Como a grande estrela aqui é a própria cidade, são vários os atores que têm chance de mostrar bons trabalhos. Boa parte do elenco também tem uma carreira televisiva, o que possibilita a muitos espectadores ter um juízo de valor negativo, supondo que haja em O signo da cidade um ar de especial global de fim de ano. Mas esse não é mesmo o caso desse longa-metragem, que traz Graziela Moretto, Eva Wilma, Denise Fraga e Malvino Salvador como outros rostos conhecidos. Este último, normalmente canastrão em seus trabalhos nas novelas, desenvolve seu personagem de maneira comedida, como o roteiro pede, e seu envolvimento com Teca se dá de maneira crível e discreta, até culminar em cenas de grande intensidade dramática. A veterana Eva Wilma, porém, é quem mais surpreende com sua personagem e seu segredo amoroso que pode mexer com a concepção do público. Suas poucas aparições em cena são suficientes para assegurar que se trata de uma grande atriz oferecendo um grande trabalho e conferindo ainda mais dignidade ao filme. Quem também participa da produção como um jovem cheio de conflitos internos e Kim Riccelli, o filho único do casal. Uma incrível mistura dos pais, ele debuta na tela grande com segurança e maturidade, despojando-se de amarras interpretativas e apostando na naturalidade para dar vida ao seu personagem.
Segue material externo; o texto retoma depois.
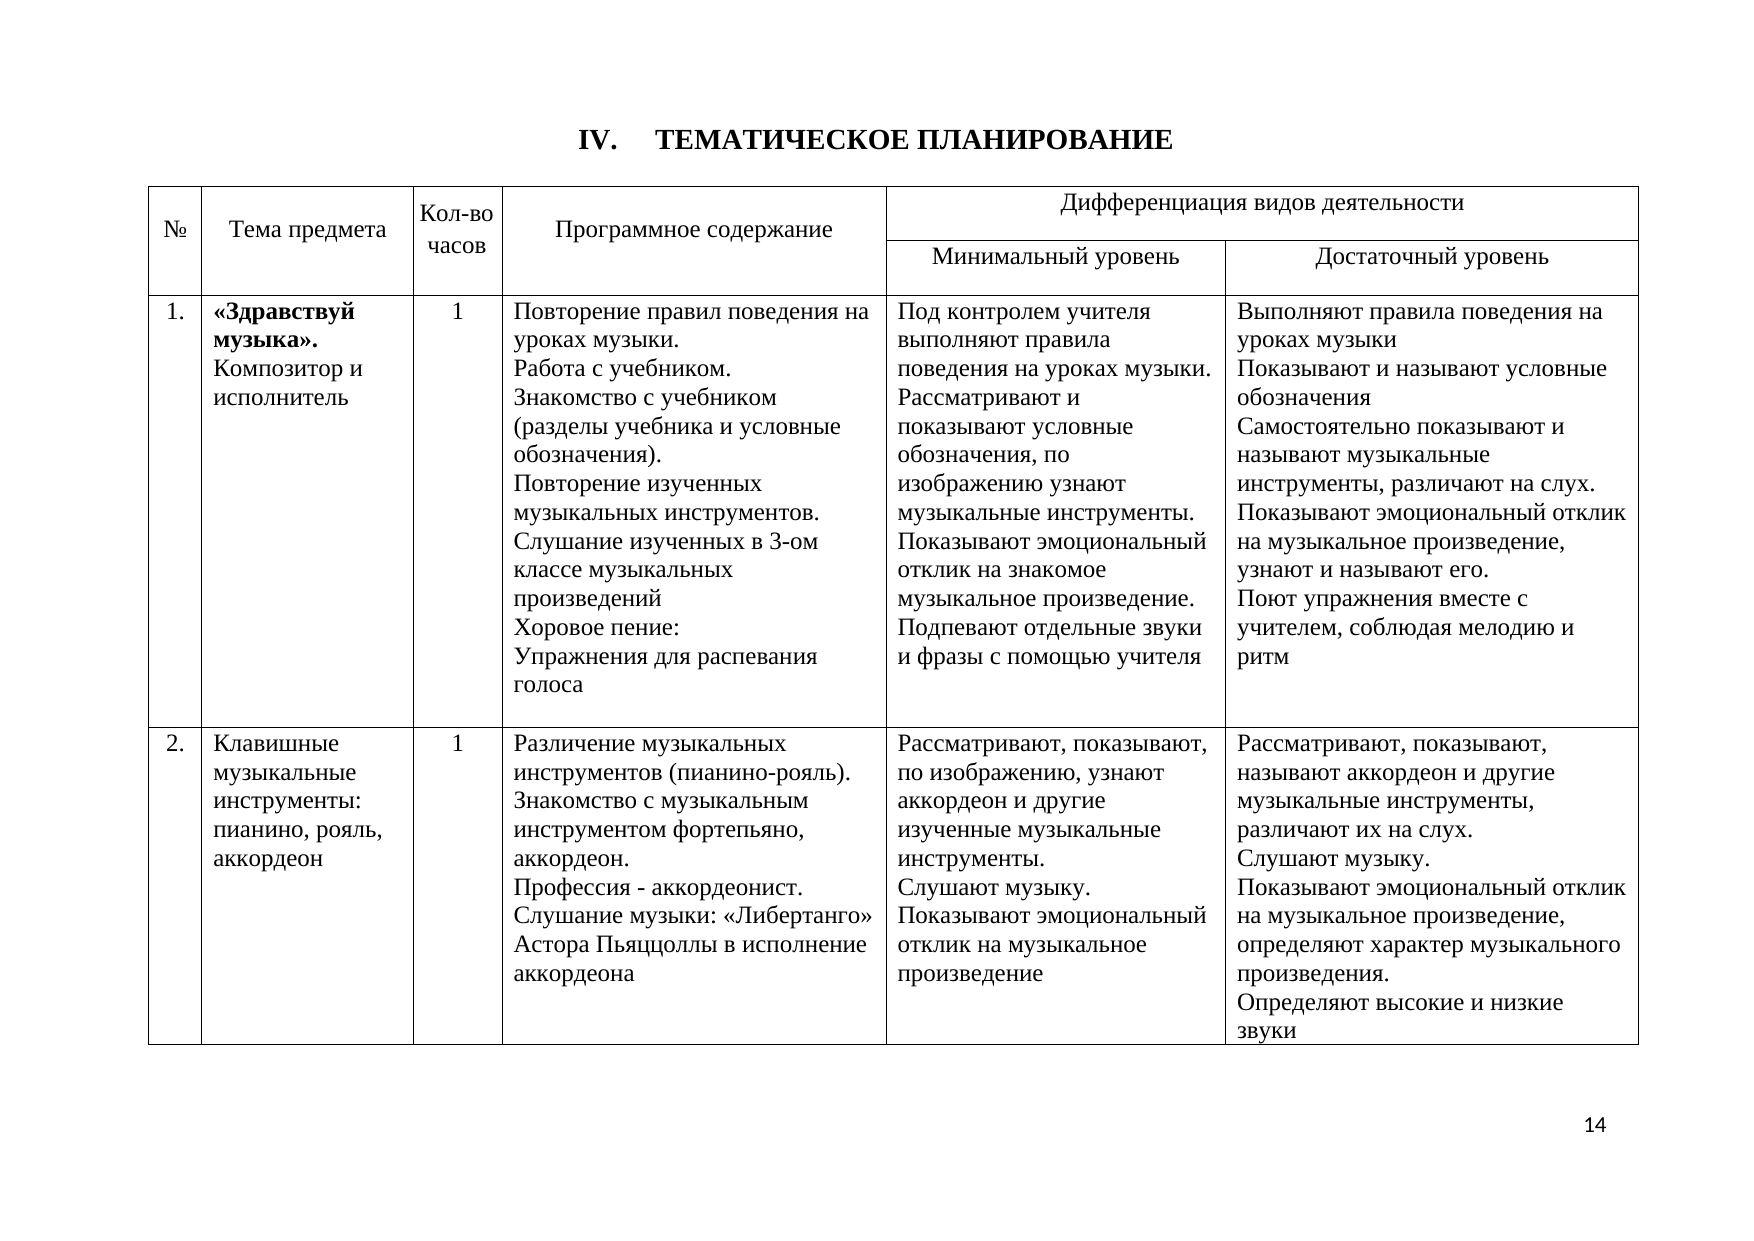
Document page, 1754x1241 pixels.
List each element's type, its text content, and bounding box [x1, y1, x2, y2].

table_cell Под контролем учителя выполняют правила поведения на уроках музыки. Рассматривают и показывают условные обозначения, по изображению узнают музыкальные инструменты. Показывают эмоциональный отклик на знакомое музыкальное произведение. Подпевают отдельные звуки и фразы с помощью учителя [887, 296, 1225, 727]
table_cell Достаточный уровень [1226, 241, 1638, 295]
table_cell Клавишные музыкальные инструменты: пианино, рояль, аккордеон [202, 728, 413, 1044]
Fica evidente ao longo do filme que o lado melancólico da cidade é o mais patente aos olhos do diretor e da roteirista. Há inúmeros momentos de tristeza, desespero, desalento e desorientação rondando os homens e mulheres de O signo da cidade. Todos eles estão inseridos na perspectiva que norteia o longa e lhe serve de slogan e também de fala para o personagem de Malvino Salvador: Está tudo escrito mesmo ou a gente pode mudar? Essa base de cunho semelhante à filosofia de botequim tem sua validade, e Bruna Lombardi trata de buscar a escavação da máxima por meio de muitas pessoas que vêm e vão, que passam perto de uns e outros. A certeza de que somos protagonistas de nossas próprias vidas e coadjuvantes das vidas alheias, para além de qualquer centelha de pieguice, e válida e verdadeira, como tudo indica no filme, e que se comprova o tempo todo.